PASSAGE:

_ _ _

For me, it’s the period pause. I was all set last weekend to get up, put some makeup on, attempt another outfit of the day and take loads of blog photos. Then my period came. YAAY! Not.
This is when my motivation goes, my confidence vanishes down the side of the sofa along with chocolate biscuit crumbs and my get up and go, well it fucks off and hides.
Don’t get me wrong, I wanted to do it but it’s like life was on pause for two days, ya know? Fuck those adverts telling women they can do what they want when they’re on their periods; swimming, zipwiring, going to a concert and staying out till 6am. Me? I want to be at home eating a family-sized bar of Dairy Milk while crying at chick lit or films like P.S, I Love You or Bridget Jones, again, taking off my nail varnish because I can’t bloody do it without getting nail varnish all over my hands and why would anyone want nice nails anyway?

_ _ _

SUPPLIED ENTRIES:

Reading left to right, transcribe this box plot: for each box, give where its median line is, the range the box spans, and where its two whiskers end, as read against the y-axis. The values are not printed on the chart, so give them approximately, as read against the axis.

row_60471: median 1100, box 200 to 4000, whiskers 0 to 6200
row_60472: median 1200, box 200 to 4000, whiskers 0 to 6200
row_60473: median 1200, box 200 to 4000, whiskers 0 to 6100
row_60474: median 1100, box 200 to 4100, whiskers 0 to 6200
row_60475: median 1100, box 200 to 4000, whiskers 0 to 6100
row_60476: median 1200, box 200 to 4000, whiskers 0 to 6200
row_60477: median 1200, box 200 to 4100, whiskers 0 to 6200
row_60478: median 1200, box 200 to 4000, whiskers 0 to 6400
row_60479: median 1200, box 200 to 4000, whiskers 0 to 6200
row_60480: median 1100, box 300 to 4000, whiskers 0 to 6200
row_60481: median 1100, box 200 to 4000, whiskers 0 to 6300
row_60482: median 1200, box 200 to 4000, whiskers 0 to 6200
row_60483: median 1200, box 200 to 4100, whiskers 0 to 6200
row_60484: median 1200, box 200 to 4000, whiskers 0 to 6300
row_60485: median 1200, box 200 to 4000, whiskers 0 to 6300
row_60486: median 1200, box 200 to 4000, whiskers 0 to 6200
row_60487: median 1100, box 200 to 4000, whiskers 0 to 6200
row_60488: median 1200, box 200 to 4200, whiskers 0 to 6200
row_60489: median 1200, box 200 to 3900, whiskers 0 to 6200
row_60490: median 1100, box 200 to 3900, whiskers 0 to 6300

_ _ _

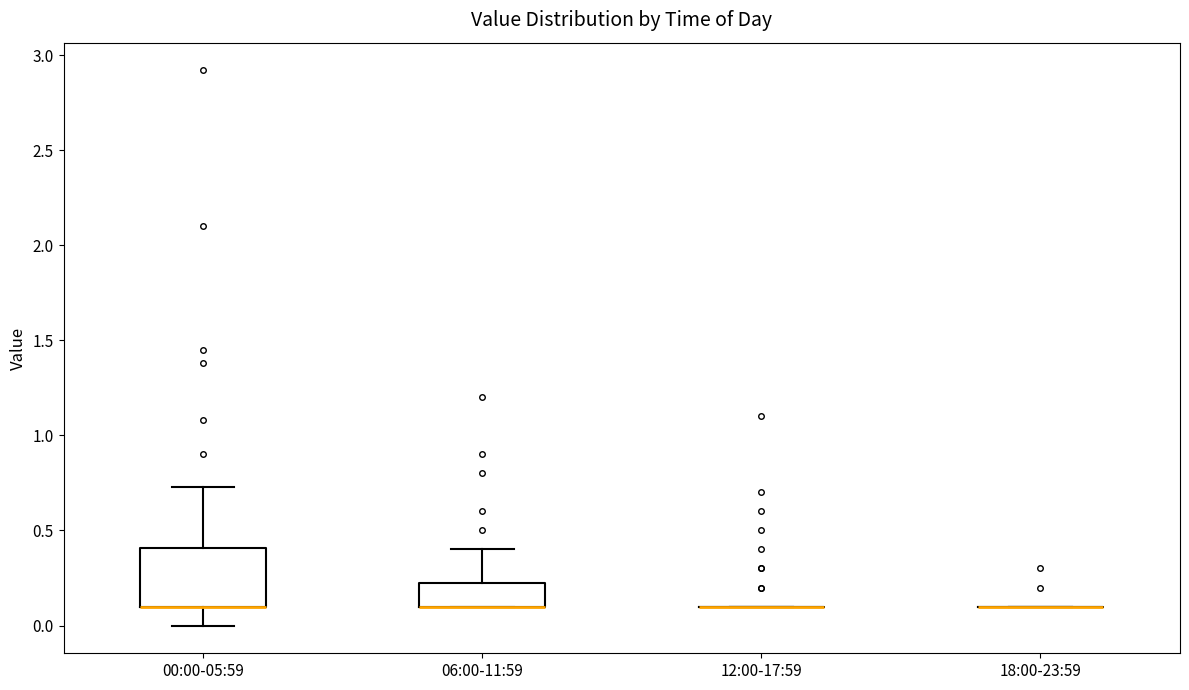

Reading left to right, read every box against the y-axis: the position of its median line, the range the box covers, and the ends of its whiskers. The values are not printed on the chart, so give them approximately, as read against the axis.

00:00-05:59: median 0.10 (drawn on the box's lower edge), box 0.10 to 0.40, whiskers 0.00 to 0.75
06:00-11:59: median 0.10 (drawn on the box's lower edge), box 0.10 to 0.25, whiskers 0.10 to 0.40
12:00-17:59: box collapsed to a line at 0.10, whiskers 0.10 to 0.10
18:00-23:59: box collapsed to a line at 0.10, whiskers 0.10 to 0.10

_ _ _

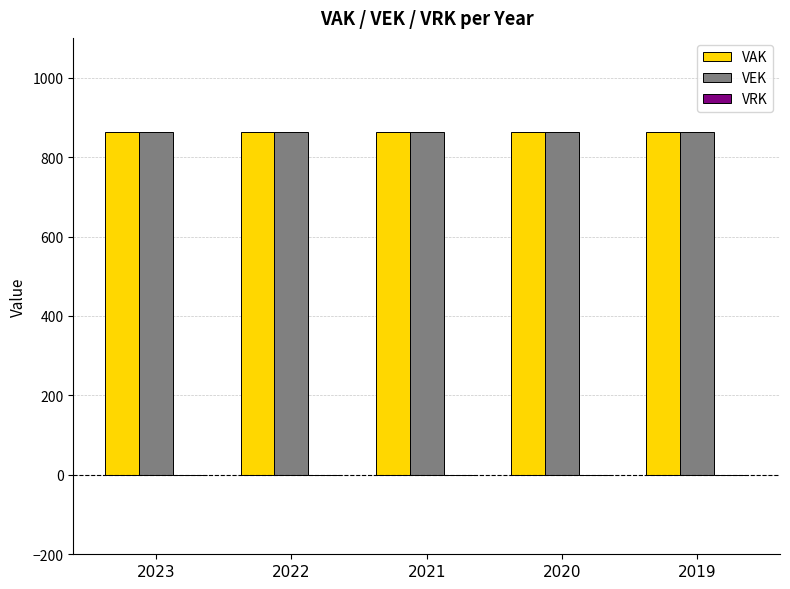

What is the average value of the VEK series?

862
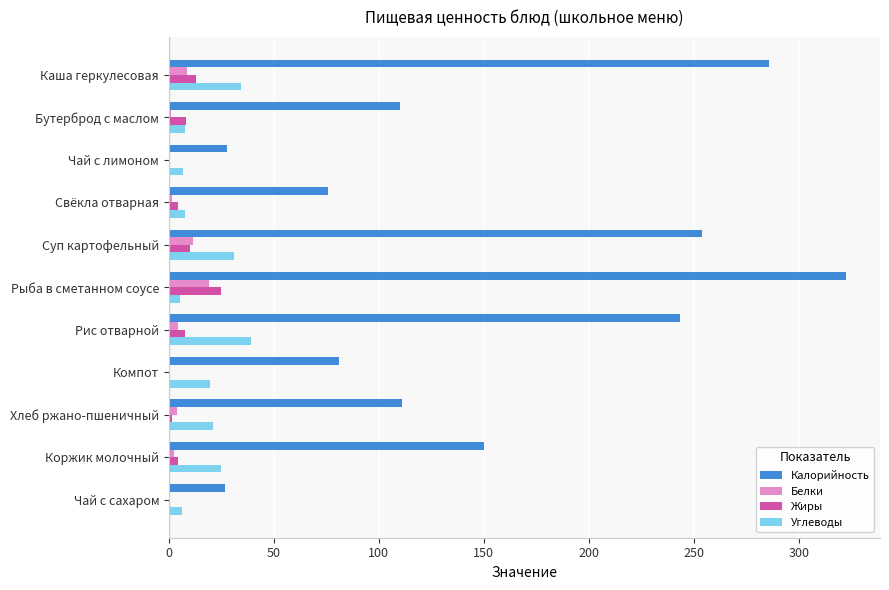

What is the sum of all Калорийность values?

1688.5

_ _ _

EXERCISE GOAL: Carry the blog post about the "period pause" further, beginning right after its final sentence.

RESPONSE BELOW:
And you know what? I’m okay with that. I’m okay with the fact that I didn’t bother to shower on Saturday (dry shampoo is my best mate!) I’m also mostly okay with the fact I took all of one useable photo, despite spending a freezing 20 minutes in the garden yelling at the products moving about because it was too windy! I’m equally okay with the fact I couldn’t be bothered to try and write a beauty product review or a wishlist post, I simply couldn’t be arsed. So instead, I wrote this. And I’m okay with that. Sometimes it’s okay to feel a bit shitty and not feel guilty for not doing more. I did exactly what I needed to, to make me feel better. The copious amounts of chocolate biscuits helped enormously too.
I’m not okay with the fact I yelled at J because he put far too much maple syrup on his pancakes and now he’s going to drop dead of a heart attack. Seriously, he used about half a bottle, but cuddles and the promise of watching The Blacklist later, I was feeling better. (James Spader might be 56, but damn that voice! James Spader’s voice. Not J’s. Although, J does have a nice voice too though, it’s just not a James Spader voice. I do not have a James Spader problem. Probably.)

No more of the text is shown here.